Este último factor é particularmente importante para os países periféricos, já que, com a taxa de inflação muito baixa em toda a Europa, tentar ganhar competitividade através de um ajustamento real dos salários torna-se particularmente difícil. Paul Krugman defende que uma meta de inflação próxima de 4% seria mais adequada e que, em particular, "tal tornaria mais fácil o ajustamento da periferia".

O que leva os bancos centrais a não proceder a esta mudança de metas é, segundo Krugman, o facto de a inflação quase nunca registar quedas abruptas com impactos imediatos mais nítidos. "Geralmente, não se chega mesmo à deflação, fica-se só com inflação baixa. E é fácil convencer-nos de que não há problema nenhum. Isto conduz à complacência", afirmou Krugman, lembrando os discursos de Mario Draghi em que este salientava que os preços ainda não estavam a cair, justificando assim o facto de não agir imediatamente para fazer subir a inflação. 

"É muito fácil que economias deprimidas e com inflação muito baixa ou deflação comecem a ser aceites como o novo normal", lamentou o economista, lembrando o caso do Japão, que tenta agora aumentar o seu objectivo explícito de inflação. "No Japão, decidiram seguir o nosso conselho de fazer alguma coisa... 15 anos depois", disse Paul Krugman num evidente recado ao BCE.

Do lado do BCE, não se ouviram respostas à proposta de Krugman. O mais próximo que  houve foram as críticas de Otmar Issing, o economista-chefe do BCE no momento da sua fundação e uma referência muito importante para o pensamento do Bundesbank ao longo dos últimos anos. Issing mostrou a sua preocupação em relação à forma como um processo de subida das metas de inflação seria gerido, afirmando que "as expectativas de evolução da inflação deixariam de estar ancoradas", o que "colocaria em causa a credibilidade dos bancos centrais". Otmar Issing assinalou ainda que, mesmo com níveis relativamente baixos de variação de preços, como 2%, "os custos  para o bem estar da inflação são substanciais".

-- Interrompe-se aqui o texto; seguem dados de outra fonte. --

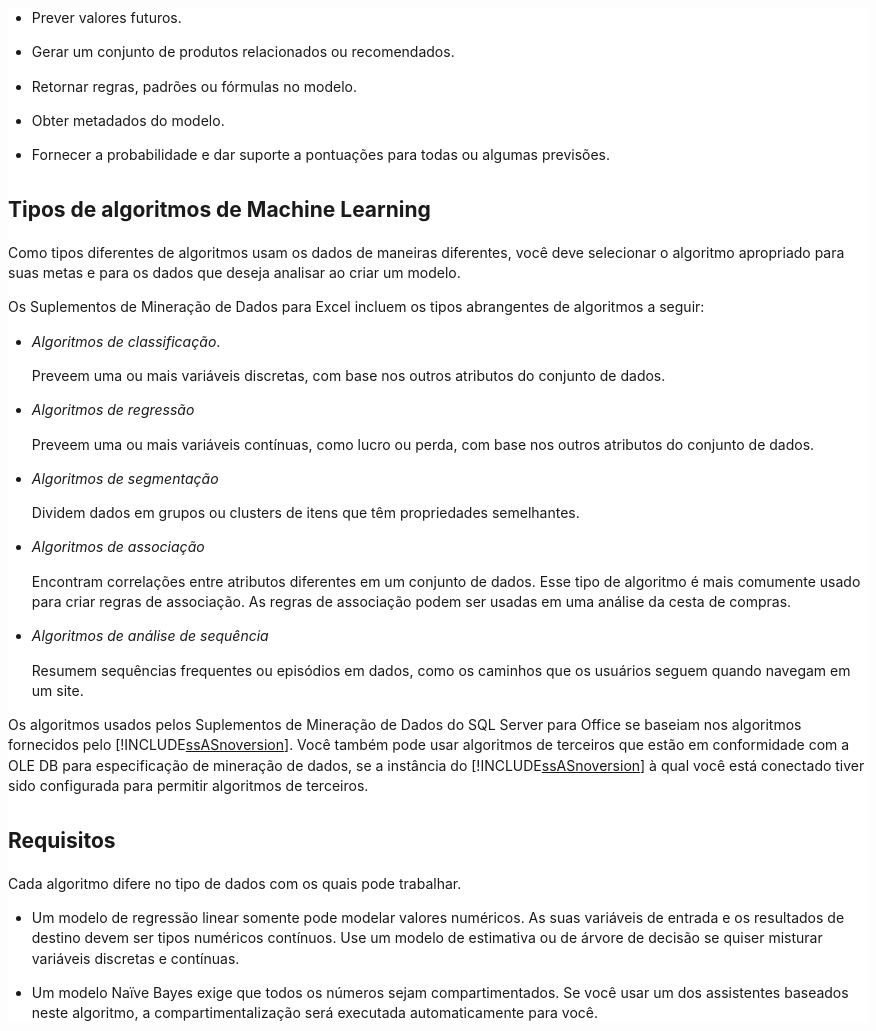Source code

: -   Prever valores futuros.  
  
-   Gerar um conjunto de produtos relacionados ou recomendados.  
  
-   Retornar regras, padrões ou fórmulas no modelo.  
  
-   Obter metadados do modelo.  
  
-   Fornecer a probabilidade e dar suporte a pontuações para todas ou algumas previsões.  
  
## <a name="types-of-machine-learning-algorithms"></a>Tipos de algoritmos de Machine Learning  
 Como tipos diferentes de algoritmos usam os dados de maneiras diferentes, você deve selecionar o algoritmo apropriado para suas metas e para os dados que deseja analisar ao criar um modelo.  
  
 Os Suplementos de Mineração de Dados para Excel incluem os tipos abrangentes de algoritmos a seguir:  
  
-   *Algoritmos de classificação*.  
  
     Preveem uma ou mais variáveis discretas, com base nos outros atributos do conjunto de dados.  
  
-   *Algoritmos de regressão*  
  
     Preveem uma ou mais variáveis contínuas, como lucro ou perda, com base nos outros atributos do conjunto de dados.  
  
-   *Algoritmos de segmentação*  
  
     Dividem dados em grupos ou clusters de itens que têm propriedades semelhantes.  
  
-   *Algoritmos de associação*  
  
     Encontram correlações entre atributos diferentes em um conjunto de dados. Esse tipo de algoritmo é mais comumente usado para criar regras de associação. As regras de associação podem ser usadas em uma análise da cesta de compras.  
  
-   *Algoritmos de análise de sequência*  
  
     Resumem sequências frequentes ou episódios em dados, como os caminhos que os usuários seguem quando navegam em um site.  
  
 Os algoritmos usados pelos Suplementos de Mineração de Dados do SQL Server para Office se baseiam nos algoritmos fornecidos pelo [!INCLUDE[ssASnoversion](../includes/ssasnoversion-md.md)]. Você também pode usar algoritmos de terceiros que estão em conformidade com a OLE DB para especificação de mineração de dados, se a instância do [!INCLUDE[ssASnoversion](../includes/ssasnoversion-md.md)] à qual você está conectado tiver sido configurada para permitir algoritmos de terceiros.  
  
## <a name="requirements"></a>Requisitos  
 Cada algoritmo difere no tipo de dados com os quais pode trabalhar.  
  
-   Um modelo de regressão linear somente pode modelar valores numéricos. As suas variáveis de entrada e os resultados de destino devem ser tipos numéricos contínuos. Use um modelo de estimativa ou de árvore de decisão se quiser misturar variáveis discretas e contínuas.  
  
-   Um modelo Naïve Bayes exige que todos os números sejam compartimentados. Se você usar um dos assistentes baseados neste algoritmo, a compartimentalização será executada automaticamente para você.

Em reposta a Issing, Krugman colocou em causa o papel que a credibilidade dos bancos centrais realmente desempenha na evolução dos preços. "Ancorar as expectativas de inflação desempenha um grande papel na ideologia dos bancos centrais, mas desempenhará um papel assim tão grande na realidade? Não existem provas disso", afirmou.

Outros intervenientes na discussão assinalaram os efeitos que uma inflação mais elevada pode ter principalmente nos rendimentos mais baixos. Paul krugman não respondeu a essa crítica.

A questão de qual deve ser a posição dos bancos centrais em relação à taxa de inflação é, neste momento, fundamental para o BCE. Com os preços na zona euro a registarem variações homólogas anuais de 0,7% e alguns países da periferia, como Portugal, com taxas de inflação negativas, o banco central tem hesitado em adoptar medidas expansionistas mais agressivas. Com as taxas de juro já quase em zero, espera-se que medidas não convencionais como a compra de activos possam ser tomadas, talvez até na próxima reunião agendada para 5 de Junho. Se o objectivo de inflação fosse colocado acima dos 2%, a adopção dessas medidas seria certamente mais rápida e decisiva.